| Task requirements |
The whole listing below needs to be duplicated exactly, pictures aside.
★ ★ ★ ★ ★
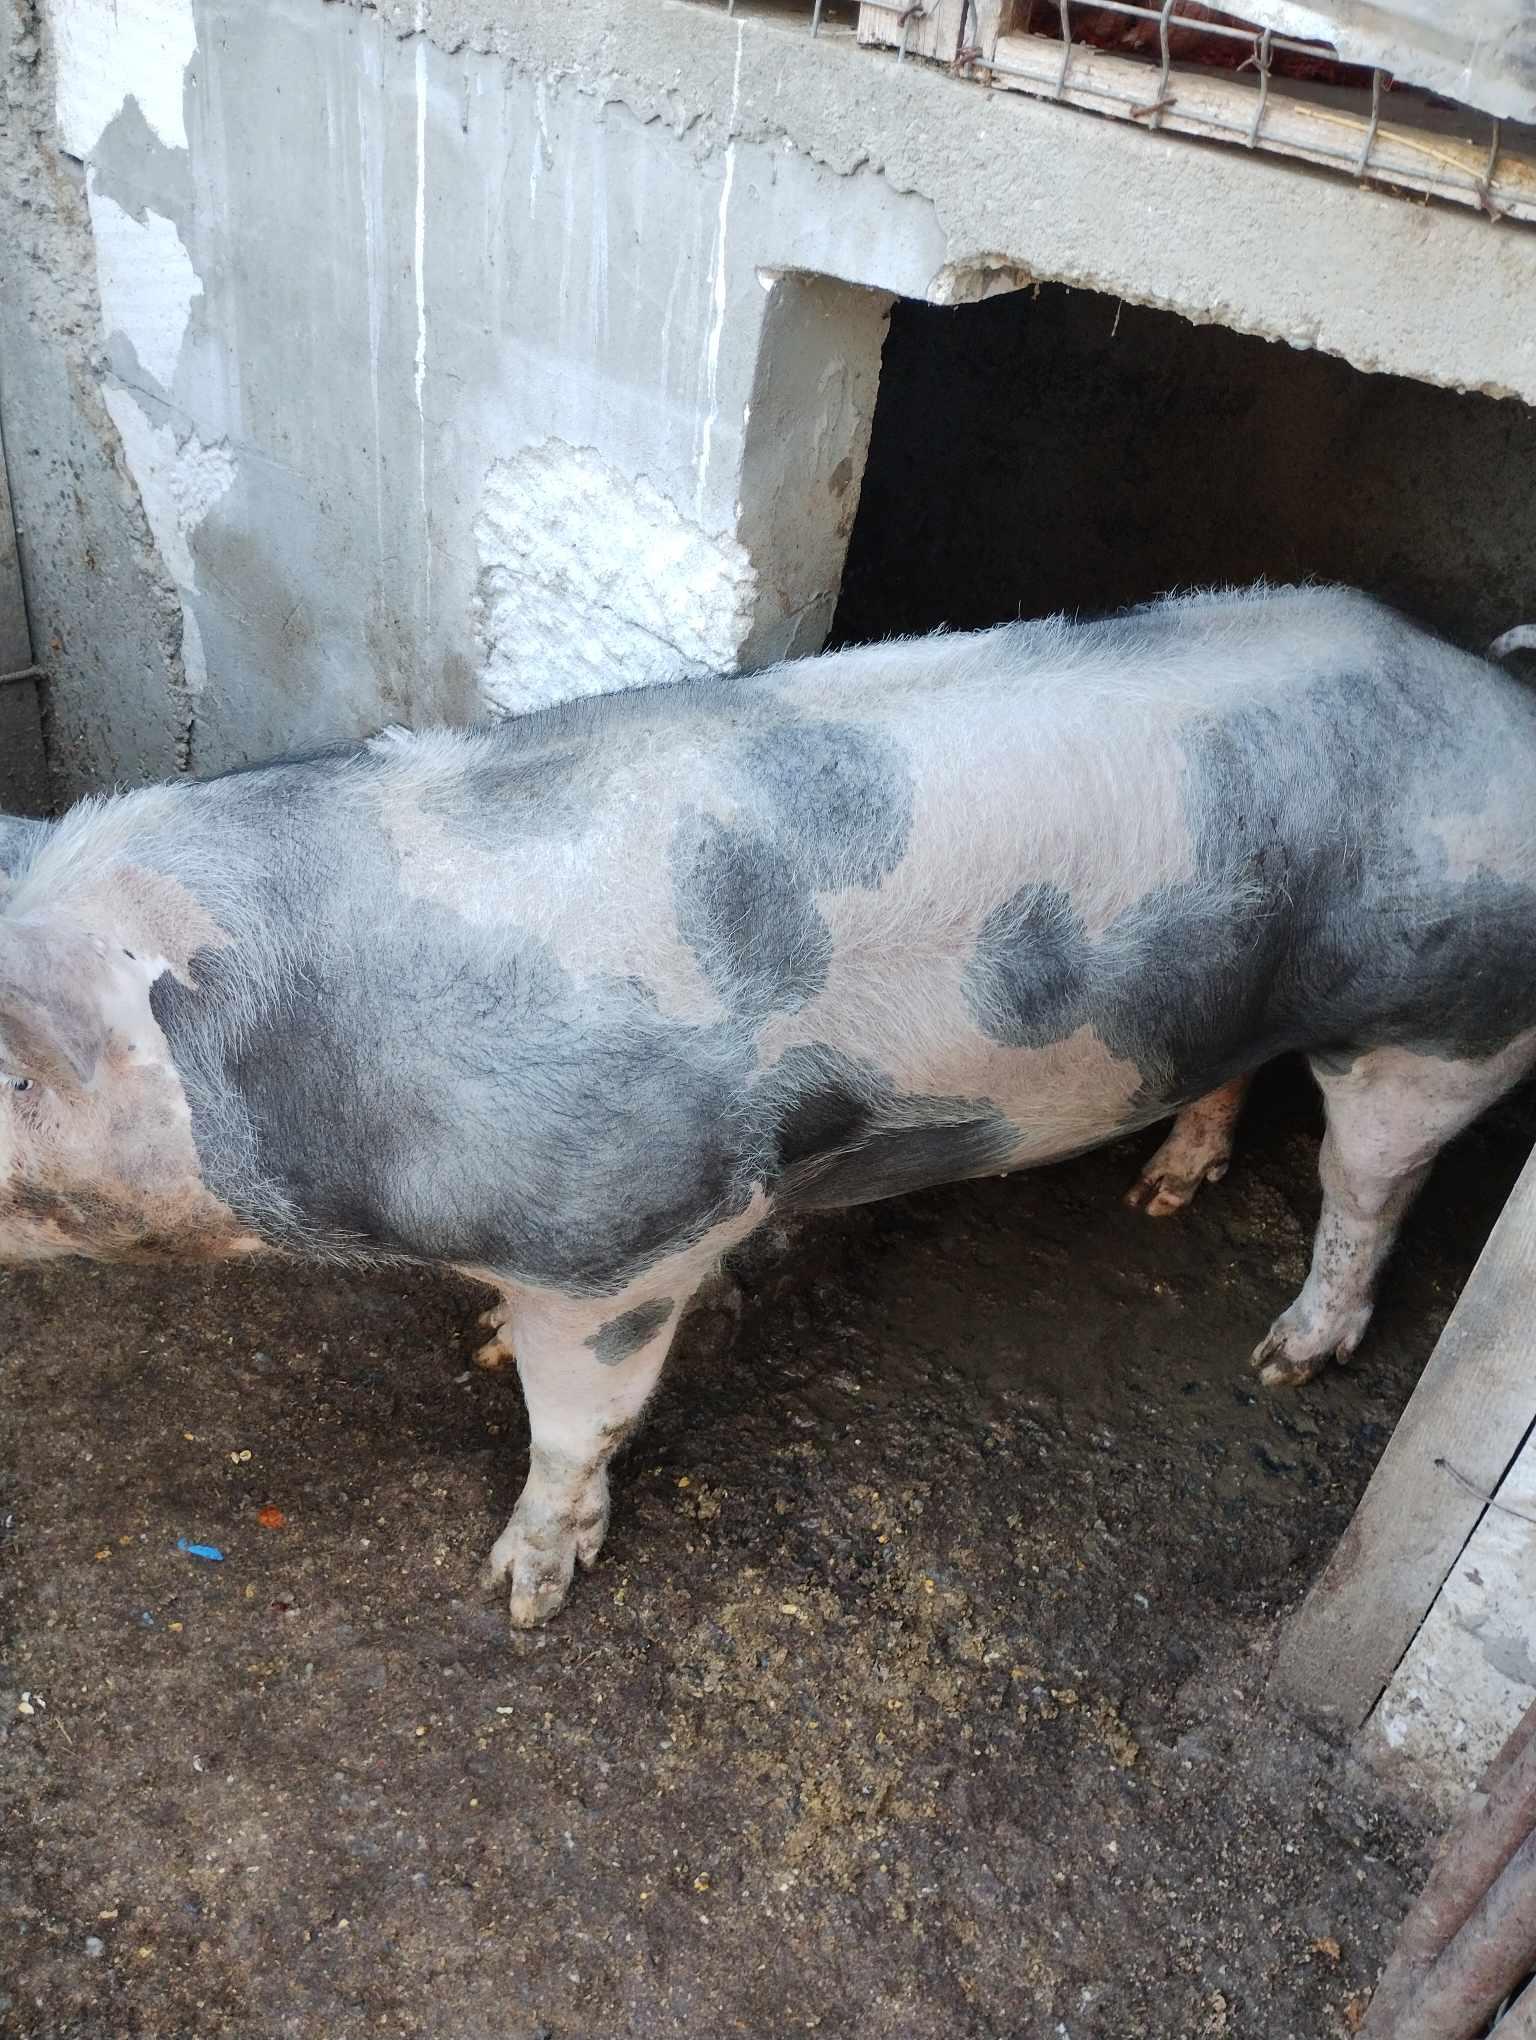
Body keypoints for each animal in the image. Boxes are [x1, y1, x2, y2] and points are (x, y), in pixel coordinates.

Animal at [2, 583, 1535, 1630]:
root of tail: (1498, 693)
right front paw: (486, 1346)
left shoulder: (631, 1234)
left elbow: (580, 1425)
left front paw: (523, 1591)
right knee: (1235, 1070)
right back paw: (1161, 1194)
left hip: (1439, 1031)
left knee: (1368, 1191)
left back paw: (1287, 1359)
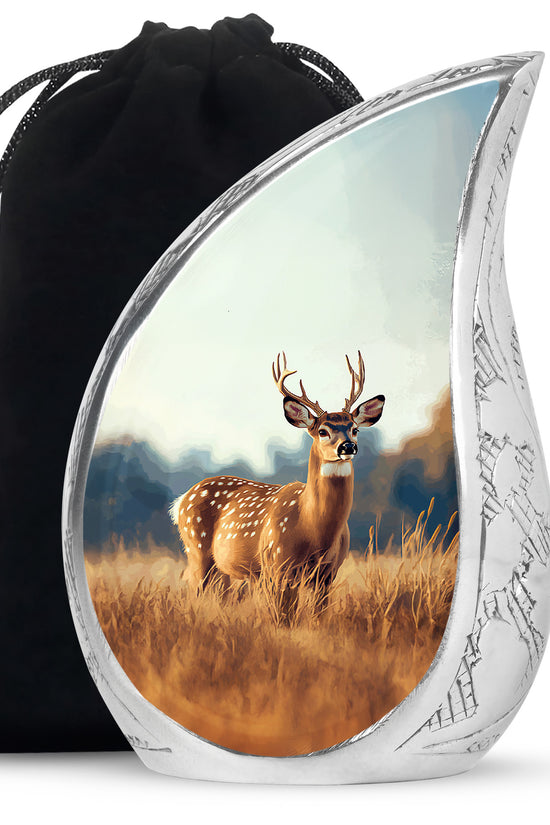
★ ★ ★ ★ ★
| Answer |
Body keypoints for each animal in the image. Boxes are [x1, y1, x2, y2] and points are (x, y), in pixel coordinates.

Animal at [2, 583, 1535, 1630]:
root of tail: (1498, 693)
right front paw: (486, 1346)
left shoulder: (631, 1234)
left elbow: (580, 1425)
left front paw: (523, 1591)
right knee: (1235, 1070)
right back paw: (1161, 1194)
left hip: (1439, 1031)
left knee: (1368, 1191)
left back paw: (1287, 1359)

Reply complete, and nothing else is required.